Still swaggering after its performance, India said yesterday that
it's now ready to discuss a moratorium with the major powers -- as
an equal of course. But weapons experts are increasingly skeptical
about India's claims, as WN first reported last week
(WN 15 May 98). There is no doubt
that there was a nuclear blast on the 11th, but as one arms control
wag put it "Prime Minister Vajpayee's device is 43 kilotons shorter than
he wants you to think it is." India described the only explosion that
could be detected as "thermonuclear," but given the yield, it is more
likely that it was a hydrogen-boosted fission bomb, since small
thermonuclear devices require great sophistication. The claim that
three devices were detonated simultaneously makes no sense from a
testing standpoint. There is speculation that the two "sub-kiloton"
tests on the 13th were either duds or imaginary. Experts recall that
India also exaggerated its 1974 test.
2. CAMPAIGN VIAGRA: SENATE RESOLUTION IS FIRM ON TEST BAN.
Most observers speculated that the Indian tests ended any hope of early
Senate ratification of the test ban treaty
(WN 15 May 98). That didn't
stop Joseph Biden (D-DE) and Arlen Specter (R-PA) from circulating a
"Dear Colleague" letter asking for co-sponsors of a Sense of the
Senate Resolution calling on the Foreign Relations Committee to hold
hearings on the treaty so it could be debated and voted on as soon
as possible. Specter is facing reelection this fall, and it's not good
to have a limp position on nuclear tests. The CTBT was signed by the
US two years ago and sent to the Senate for ratification last fall.

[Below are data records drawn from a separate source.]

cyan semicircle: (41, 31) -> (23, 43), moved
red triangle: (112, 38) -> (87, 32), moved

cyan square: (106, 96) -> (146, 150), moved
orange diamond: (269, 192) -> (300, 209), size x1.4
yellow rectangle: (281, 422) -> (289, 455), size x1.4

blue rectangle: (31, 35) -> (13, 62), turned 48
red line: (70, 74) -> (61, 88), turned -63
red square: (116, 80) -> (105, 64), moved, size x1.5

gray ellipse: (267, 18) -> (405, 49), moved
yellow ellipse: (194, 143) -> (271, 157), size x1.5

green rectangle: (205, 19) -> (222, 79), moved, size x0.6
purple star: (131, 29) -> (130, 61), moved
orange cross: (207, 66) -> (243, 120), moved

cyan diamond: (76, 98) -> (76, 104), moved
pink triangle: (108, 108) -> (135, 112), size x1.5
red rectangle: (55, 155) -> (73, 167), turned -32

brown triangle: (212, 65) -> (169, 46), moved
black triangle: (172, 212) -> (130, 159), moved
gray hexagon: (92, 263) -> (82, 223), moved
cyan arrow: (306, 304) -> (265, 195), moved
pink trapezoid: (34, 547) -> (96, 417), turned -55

Sen. Jesse Helms (R-NC), chair of the Foreign Relations Committee has
refused to hold hearings. Specter reportedly wants to bring the
resolution up in the Senate later today, before everyone leaves for
the Memorial Day break, but it's not likely to be voted on until after
the break. Which is just as well: the Dear Colleague went out on
Tuesday, and so far the resolution has just 21 cosponsors. It seems
that Specter has rounded up only one other Republican. Senate offices
contacted by WN asked, "What resolution?"
3. BUDGET: APPROPRIATIONS CHAIR BACKS INCREASES FOR RESEARCH.
Bob Livingston (R-LA), House Appropriations Committee chair told a
gathering of the National Association of Manufacturers on Wednesday
that research is a priority of Speaker Gingrich. "We have been
increasing funding for research. That trend will continue, and not
just for medical research." Meanwhile, a $101B budget-cutting plan
cleared by the House Budget Committee on Wednesday is given no
chance of passing Congress. Chairman John Kasich (R-OH) produced
the plan, which calls for major tax cuts, to give Republicans a
popular agenda to run on this fall. Specific cuts, including
abolishing both DOE and Commerce were eliminated after moderate
Republicans said they were too severe.